Des ressources RH souvent insuffisantes
Beaucoup de fondations sont des structures à taille humaine, agiles, mais dépourvues de direction des Ressources Humaines structurée. Faute de temps ou de budget, la gestion RH se résume parfois à l’administration du personnel (paie, contrats), délaissant le développement des compétences ou la Qualité de Vie et des Conditions de Travail (QVCT). Les conséquences se font sentir : selon le baromètre QVT d’Harmonie Mutuelle ESS (2022), 49,8 % des salariés de l’ESS regrettent de ne pas être suffisamment reconnus dans leur travail. L’absence de perspectives d’évolution claires ou de politique de rémunération dynamique peut créer un sentiment d’injustice, même chez les plus engagés. Ce déficit de reconnaissance structurel est un irritant majeur qui mine, à bas bruit, la motivation des équipes.
Le turn-over, signal d’alarme trop souvent ignoré
Lorsque l’équilibre entre la lourdeur de la mission et la reconnaissance perçue se rompt, le départ devient l’ultime solution. Le turn-over dans le secteur associatif et médico-social atteint des niveaux critiques, dépassant les 20 % en Île-de-France (Cairn.info / étude ESS 2020).
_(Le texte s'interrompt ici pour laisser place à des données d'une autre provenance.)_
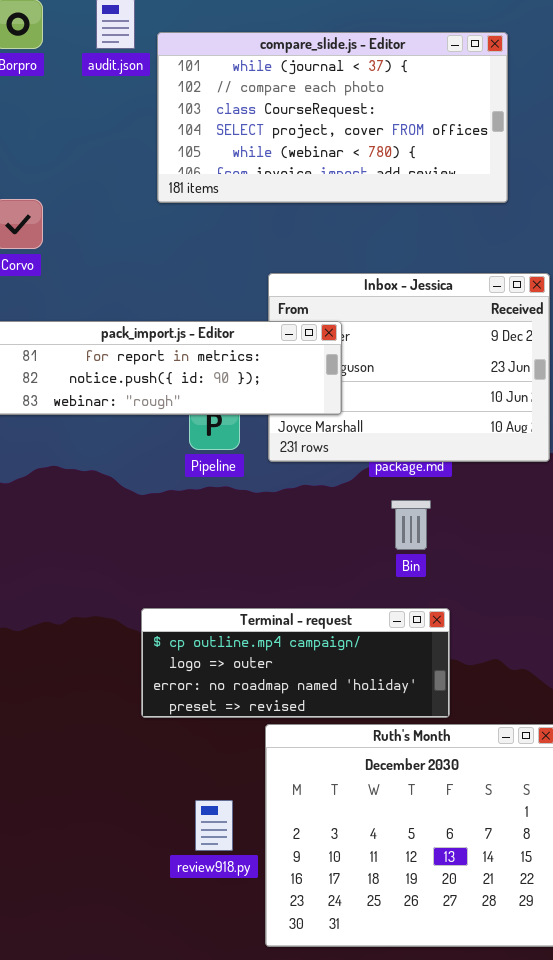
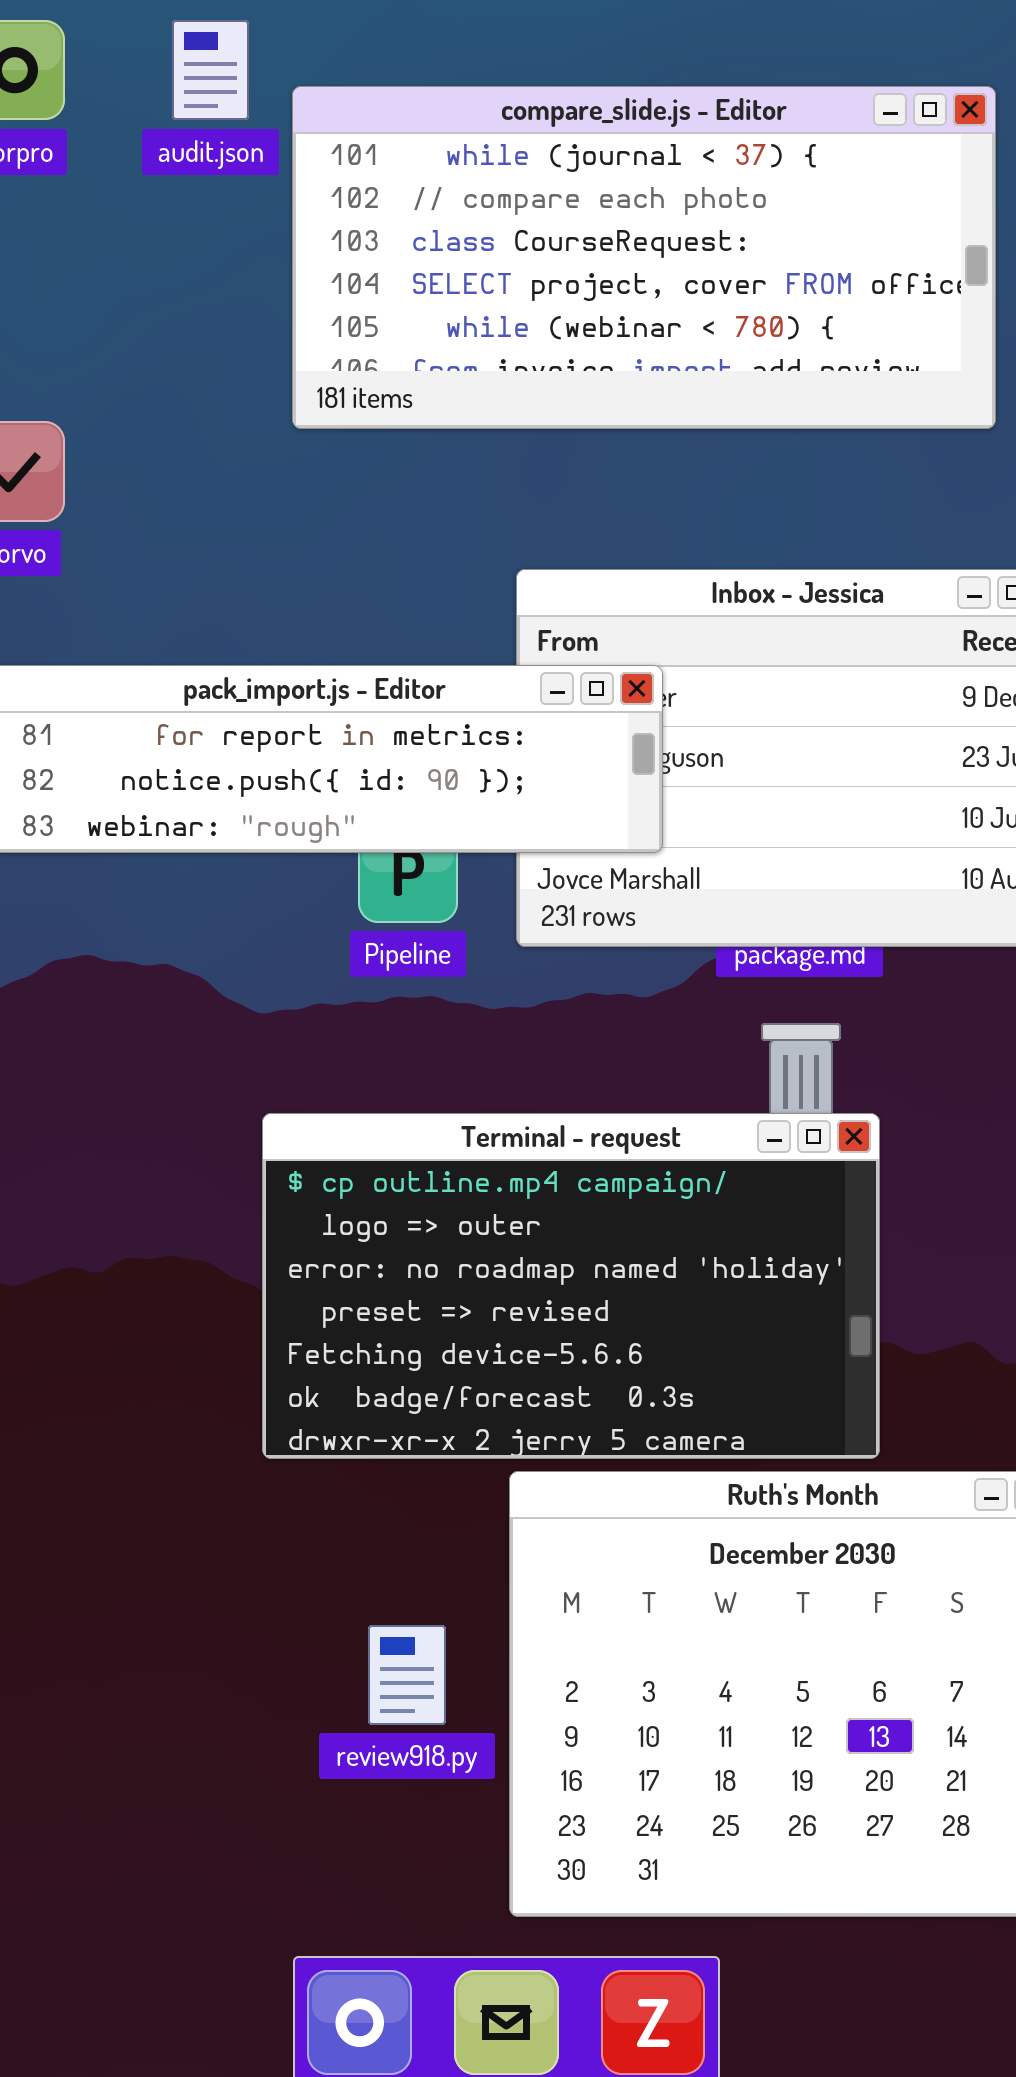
Terminal - request: [141,608,450,718] -> [262,1113,880,1459], resized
Pour une fondation, le départ d’un collaborateur n’est pas seulement une perte de compétences, c’est une fuite de mémoire institutionnelle et une rupture dans l’accompagnement des bénéficiaires. Recruter et former de nouveaux profils coûte cher, bien plus cher que de fidéliser les équipes en place. Dans ce contexte, faire appel à des structures ESS devient une décision stratégique pour renforcer son impact, mais fidéliser ses propres équipes reste la priorité absolue.
Des leviers concrets à la portée des fondations
Heureusement, améliorer le bien-être au travail ne nécessite pas forcément des budgets colossaux. Des solutions concrètes et fiscalement avantageuses existent pour soutenir le pouvoir d’achat et le quotidien des équipes, même dans des structures à but non lucratif :
- Instaurer une culture de la reconnaissance : Valoriser les petites victoires, célébrer les étapes clés, et surtout, nommer la contribution de chacun à la mission globale.
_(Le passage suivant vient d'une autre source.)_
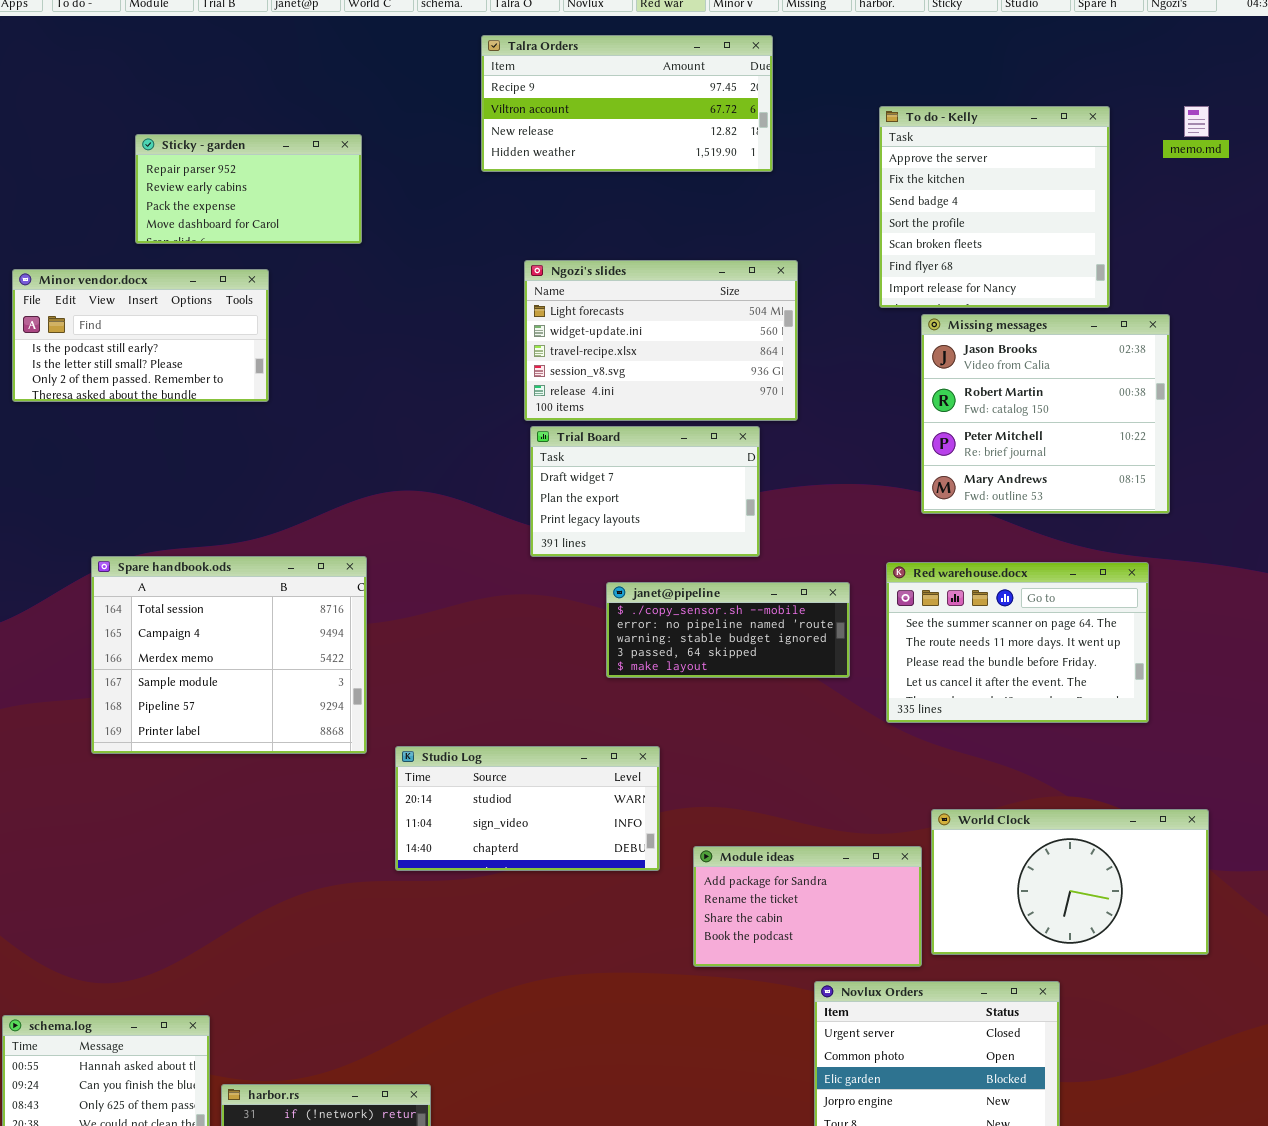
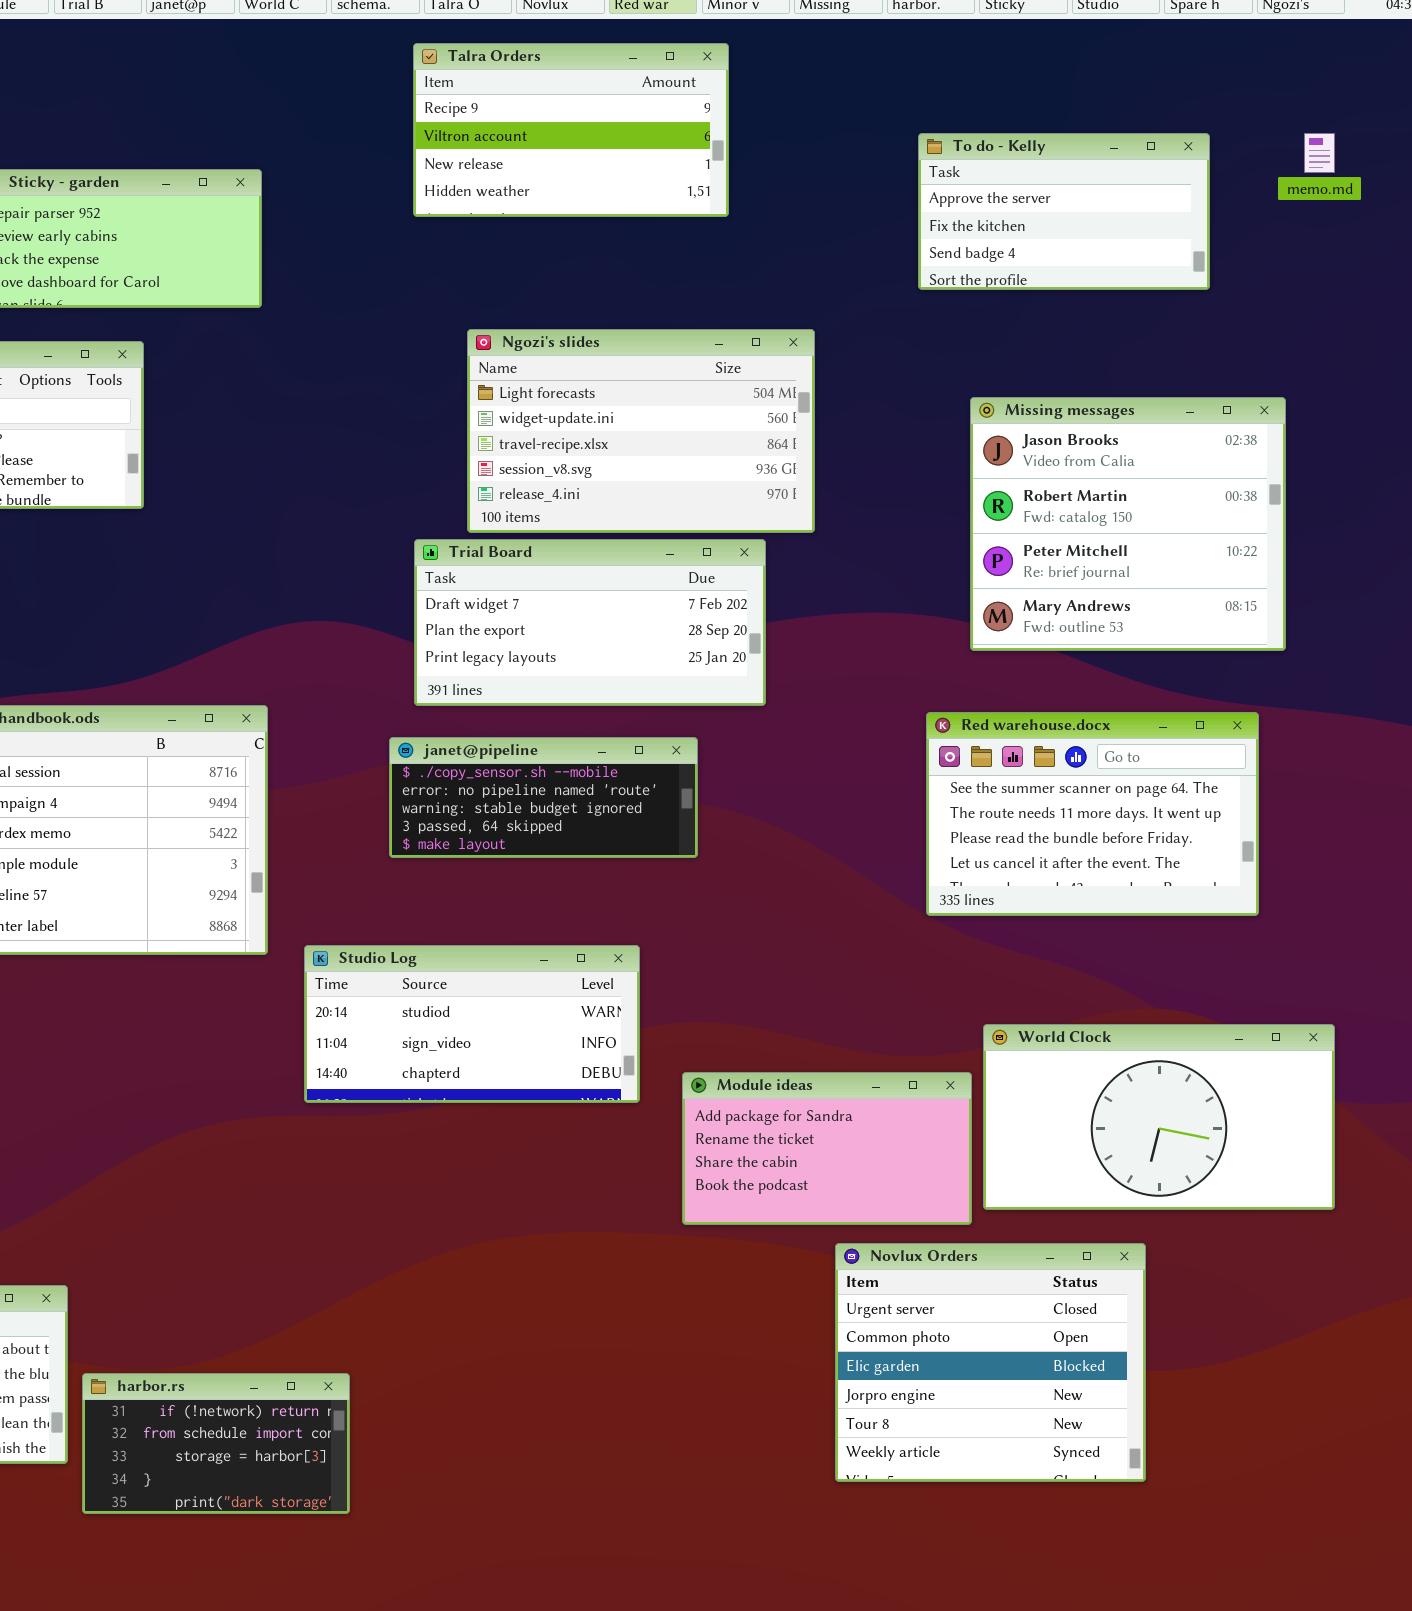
Talra Orders: [481,35,773,172] -> [413,43,729,217], resized
To do - Kelly: [879,106,1110,308] -> [918,133,1210,290], resized
Trial Board: [530,426,760,557] -> [414,539,766,706], resized
janet@pipeline: [606,582,850,678] -> [389,737,698,858], moved

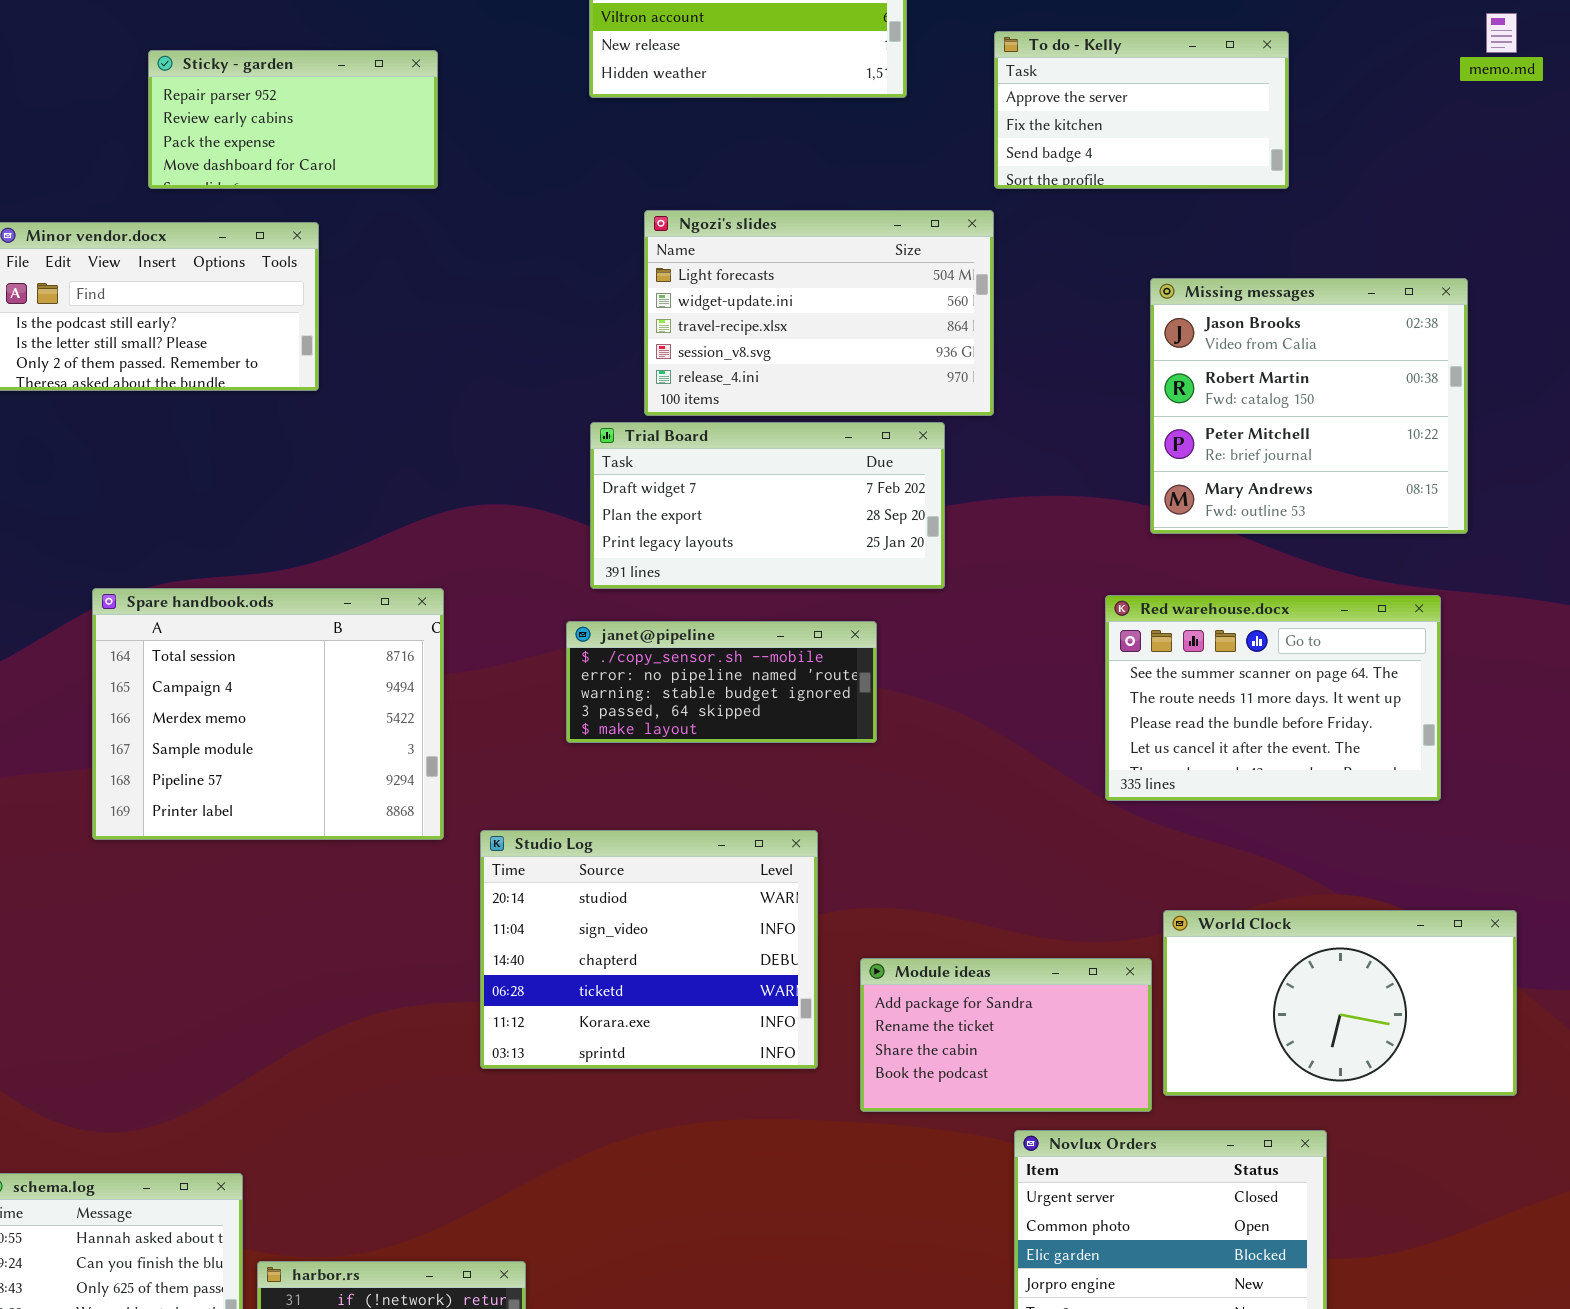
To do - Kelly: [918,133,1210,290] -> [994,31,1289,189], moved
Studio Log: [304,945,640,1103] -> [480,830,818,1069], resized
- Soutenir le pouvoir d’achat avec le titre restaurant Upcoop : Cet avantage social est un levier puissant car il est récurrent, touche tous les salariés quel que soit leur niveau de salaire, et offre un gain de pouvoir d’achat immédiat sans alourdir les charges sociales de la structure.
- Alléger la charge mentale avec le Chèque Emploi Service Universel (CESU) Upcoop : En aidant les salariés à financer la garde d’enfants ou l’aide à domicile, la fondation reconnaît concrètement leurs contraintes personnelles et libère du temps de cerveau disponible.
- Proposer de la flexibilité : Aménager les horaires ou permettre le télétravail quand la mission le permet est un signe fort de confiance.
- Ouvrir des espaces d’écoute : Organiser des temps d’échanges réguliers pour prévenir les risques psychosociaux avant qu’ils ne deviennent critiques.
Conclusion
Les fondations disposent d’un atout que la plupart des entreprises leur envient : des collaborateurs profondément motivés par le sens de leur travail. Leur défi n’est pas de créer l’engagement, mais de le rendre durable. En alliant une culture de la mission forte à des avantages sociaux pragmatiques comme le titre-restaurant ou le CESU, les fondations ne font pas que du « social » pour leurs salariés : elles investissent dans la pérennité de leur action. Car pour bien prendre soin des autres, il faut d’abord être en capacité de prendre soin des siens.
Sources : Recherches & Solidarités, Baromètre QVT Harmonie Mutuelle ESS (2022), Livre blanc du travail social (2023), Cairn.info, economie.gouv.fr.